DOCUMENT PASSAGE START
# Egg laying question



## Brids (Jul 14, 2015)

My budgie has been laying eggs for a while now, despite my attempts to prevent it. Last night, I heard her making strange noises and when I checked on her, she was in the process of laying an egg. However her vent was extended out of her body and around the egg. She laid it about 2 minutes later, so it doesn't seem like it was binding, especially since she had laid one two days prior. Once she laid it, the vent went back to normal, as did her behavior. However I wanted to check if it's normal for the egg to kind of pull her vent outward like that? I didn't have any luck finding photos of budgie egg laying that showed the vent, so I'm not really sure what's normal.


----------



## Cody (Sep 5, 2013)

How many eggs has she laid, are you disposing of them when you find them? What steps have you taken to discourage this behavior? Decreasing daylight hours and cutting out high fat and protein foods will sometimes help. It sounds like she had a temporary prolapse of the cloaca, she may have been straining to push the egg out. Excessive egg laying can deplete the calcium in the body, you must supply her with a source of calcium, cuttlebone, mineral block, or a supplement. If she gets egg bound that is a medical emergency, do you have an avian vet? If the egg laying cannot be stopped she may need a hormone injection to halt the process.


----------



## Brids (Jul 14, 2015)

Cody said:


> How many eggs has she laid, are you disposing of them when you find them? What steps have you taken to discourage this behavior? Decreasing daylight hours and cutting out high fat and protein foods will sometimes help. It sounds like she had a temporary prolapse of the cloaca, she may have been straining to push the egg out. Excessive egg laying can deplete the calcium in the body, you must supply her with a source of calcium, cuttlebone, mineral block, or a supplement. If she gets egg bound that is a medical emergency, do you have an avian vet? If the egg laying cannot be stopped she may need a hormone injection to halt the process.


4 eggs in the last two weeks, I heard that leaving them in the cage can help prevent the egg laying, so I've left them alone. I've been putting her to bed earlier than usual and moving her toys and perches around, as I heard that can help as they usually only lay eggs when they feel comfortable. I've put plenty of cuttlebone around her cage, I've been adding vitamins to her water and giving her a higher pellet to seed ratio than she's used to (she's been slow to take onto the pellets). There is an avian vet in town though I don't know what the situation is with covid so I'll have to call and see if they're available. I didn't know there were hormone injections, any idea how much they typically cost?


----------



## Cody (Sep 5, 2013)

I suppose prices can vary depending on where you are, the last time I had a bird that needed a hormone injection called Lupron, was at the beginning of 2020 and the injection was around $20 but it may be entirely different for you. Many vets are operating with a closed lobby, meaning clients cannot enter but the patient can. When you arrive at the facility you call them to let them know you are there and an employee will come out and get your pet and take it in, any communication that the vet has to have will be done with you by phone while you wait. When the vet is finished you will pay with a credit card via the phone and your pet will be returned to you. I would call the vet and explain the situation and tell them about the temporary prolapse and see what they suggest, you don't want to be caught in an emergency situation with no recourse.


----------



## Brids (Jul 14, 2015)

Okay, thank you for the advice. I'll call them tomorrow. The price doesn't sound too bad, even if it's like 5 times that. As long as it's not thousands I should be fine.


----------



## justmoira (Aug 29, 2014)

Another option is the implant. It's about the size of a grain of rice and is good for about a year. It worked awesome for my girl the first time she had it.
Edit: the implant is called the Deslorelin implant


----------



## FaeryBee (May 9, 2011)

*What is the current situation? Have you contacted your Avian Vet to discuss the options recommended in the previous posts?*


----------
DOCUMENT PASSAGE END
In the budgie egg-laying thread, what is the name of the implant suggested as another option?
GIVEN INFORMATION START
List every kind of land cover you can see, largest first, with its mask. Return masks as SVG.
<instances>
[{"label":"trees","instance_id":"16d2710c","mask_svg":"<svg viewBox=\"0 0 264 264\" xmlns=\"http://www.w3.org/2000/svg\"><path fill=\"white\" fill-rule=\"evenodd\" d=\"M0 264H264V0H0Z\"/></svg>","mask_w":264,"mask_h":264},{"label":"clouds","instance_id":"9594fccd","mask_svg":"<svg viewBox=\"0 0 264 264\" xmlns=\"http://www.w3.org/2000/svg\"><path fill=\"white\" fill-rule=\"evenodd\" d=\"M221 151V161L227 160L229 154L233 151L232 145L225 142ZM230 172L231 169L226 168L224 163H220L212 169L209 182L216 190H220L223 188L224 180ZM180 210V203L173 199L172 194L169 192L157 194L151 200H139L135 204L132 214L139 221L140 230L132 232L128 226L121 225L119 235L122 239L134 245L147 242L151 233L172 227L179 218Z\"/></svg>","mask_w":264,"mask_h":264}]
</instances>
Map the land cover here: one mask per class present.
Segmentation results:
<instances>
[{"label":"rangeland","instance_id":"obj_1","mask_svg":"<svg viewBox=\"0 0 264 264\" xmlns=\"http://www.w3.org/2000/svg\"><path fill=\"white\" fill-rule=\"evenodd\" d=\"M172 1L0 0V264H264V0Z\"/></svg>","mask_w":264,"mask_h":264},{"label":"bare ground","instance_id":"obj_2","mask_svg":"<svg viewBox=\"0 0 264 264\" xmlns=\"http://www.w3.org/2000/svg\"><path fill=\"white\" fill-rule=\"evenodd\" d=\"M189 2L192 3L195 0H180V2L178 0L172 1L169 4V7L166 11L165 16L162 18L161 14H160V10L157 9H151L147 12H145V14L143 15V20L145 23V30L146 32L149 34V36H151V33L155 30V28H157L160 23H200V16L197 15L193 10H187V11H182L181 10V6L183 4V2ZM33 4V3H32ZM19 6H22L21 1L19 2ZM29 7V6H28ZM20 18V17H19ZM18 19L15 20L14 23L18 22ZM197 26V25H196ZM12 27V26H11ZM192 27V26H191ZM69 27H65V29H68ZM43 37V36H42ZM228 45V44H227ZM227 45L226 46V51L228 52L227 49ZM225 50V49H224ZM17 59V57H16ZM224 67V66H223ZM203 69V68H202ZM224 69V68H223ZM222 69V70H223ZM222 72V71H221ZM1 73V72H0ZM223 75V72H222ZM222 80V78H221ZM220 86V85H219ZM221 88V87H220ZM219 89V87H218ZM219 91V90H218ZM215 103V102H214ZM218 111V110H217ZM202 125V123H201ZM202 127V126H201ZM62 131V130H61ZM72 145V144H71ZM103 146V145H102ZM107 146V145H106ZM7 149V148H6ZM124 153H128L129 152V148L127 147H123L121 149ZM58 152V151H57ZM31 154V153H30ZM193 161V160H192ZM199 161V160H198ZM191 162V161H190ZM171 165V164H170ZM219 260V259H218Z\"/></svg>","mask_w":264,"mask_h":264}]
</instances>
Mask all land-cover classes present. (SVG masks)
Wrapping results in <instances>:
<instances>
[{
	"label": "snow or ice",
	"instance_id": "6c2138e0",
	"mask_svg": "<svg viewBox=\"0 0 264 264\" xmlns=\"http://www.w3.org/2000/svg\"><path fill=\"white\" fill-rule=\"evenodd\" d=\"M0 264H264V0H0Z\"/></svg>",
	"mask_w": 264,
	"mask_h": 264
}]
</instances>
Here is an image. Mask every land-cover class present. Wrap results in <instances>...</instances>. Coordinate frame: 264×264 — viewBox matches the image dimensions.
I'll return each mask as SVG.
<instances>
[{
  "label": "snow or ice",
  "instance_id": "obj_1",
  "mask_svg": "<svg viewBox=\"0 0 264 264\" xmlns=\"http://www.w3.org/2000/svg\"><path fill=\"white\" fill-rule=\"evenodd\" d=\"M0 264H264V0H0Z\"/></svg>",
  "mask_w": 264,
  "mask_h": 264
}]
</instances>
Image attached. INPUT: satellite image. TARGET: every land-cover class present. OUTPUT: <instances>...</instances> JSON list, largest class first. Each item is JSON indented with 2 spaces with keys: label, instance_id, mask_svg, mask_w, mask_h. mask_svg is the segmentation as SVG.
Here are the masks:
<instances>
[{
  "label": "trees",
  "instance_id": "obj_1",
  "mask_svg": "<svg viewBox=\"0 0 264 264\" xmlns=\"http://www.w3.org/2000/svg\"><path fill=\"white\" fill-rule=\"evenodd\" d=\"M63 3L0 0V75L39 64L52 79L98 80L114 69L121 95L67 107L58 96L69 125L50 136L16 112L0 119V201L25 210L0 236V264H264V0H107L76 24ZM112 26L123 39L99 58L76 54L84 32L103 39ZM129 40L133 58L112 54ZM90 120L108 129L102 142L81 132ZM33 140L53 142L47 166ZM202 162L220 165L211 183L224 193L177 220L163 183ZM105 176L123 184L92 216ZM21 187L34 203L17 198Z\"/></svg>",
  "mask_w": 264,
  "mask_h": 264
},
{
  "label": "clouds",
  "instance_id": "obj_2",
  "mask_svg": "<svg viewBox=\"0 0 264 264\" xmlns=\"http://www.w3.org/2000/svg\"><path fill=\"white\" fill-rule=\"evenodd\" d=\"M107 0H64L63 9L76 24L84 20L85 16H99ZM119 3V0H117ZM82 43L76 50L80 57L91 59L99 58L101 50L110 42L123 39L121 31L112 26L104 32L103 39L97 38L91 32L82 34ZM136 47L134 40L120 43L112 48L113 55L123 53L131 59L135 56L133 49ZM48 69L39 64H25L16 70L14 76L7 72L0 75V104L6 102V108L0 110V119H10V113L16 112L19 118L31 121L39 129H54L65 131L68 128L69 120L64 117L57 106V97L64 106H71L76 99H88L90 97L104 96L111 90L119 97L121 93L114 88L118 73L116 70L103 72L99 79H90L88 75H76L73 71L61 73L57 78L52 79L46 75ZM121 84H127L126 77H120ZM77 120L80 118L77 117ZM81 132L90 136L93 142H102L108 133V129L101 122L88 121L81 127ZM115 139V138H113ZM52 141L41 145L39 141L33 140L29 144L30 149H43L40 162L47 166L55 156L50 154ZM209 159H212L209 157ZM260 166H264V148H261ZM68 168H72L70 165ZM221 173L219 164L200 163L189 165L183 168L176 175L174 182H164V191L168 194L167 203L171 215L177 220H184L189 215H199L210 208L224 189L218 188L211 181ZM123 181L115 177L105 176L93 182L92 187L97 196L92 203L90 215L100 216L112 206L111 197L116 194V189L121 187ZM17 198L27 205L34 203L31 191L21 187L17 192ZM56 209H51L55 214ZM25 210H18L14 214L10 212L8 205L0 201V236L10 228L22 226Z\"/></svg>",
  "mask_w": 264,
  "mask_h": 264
GIVEN INFORMATION END
■ **TASK ANSWER**
The Deslorelin implant.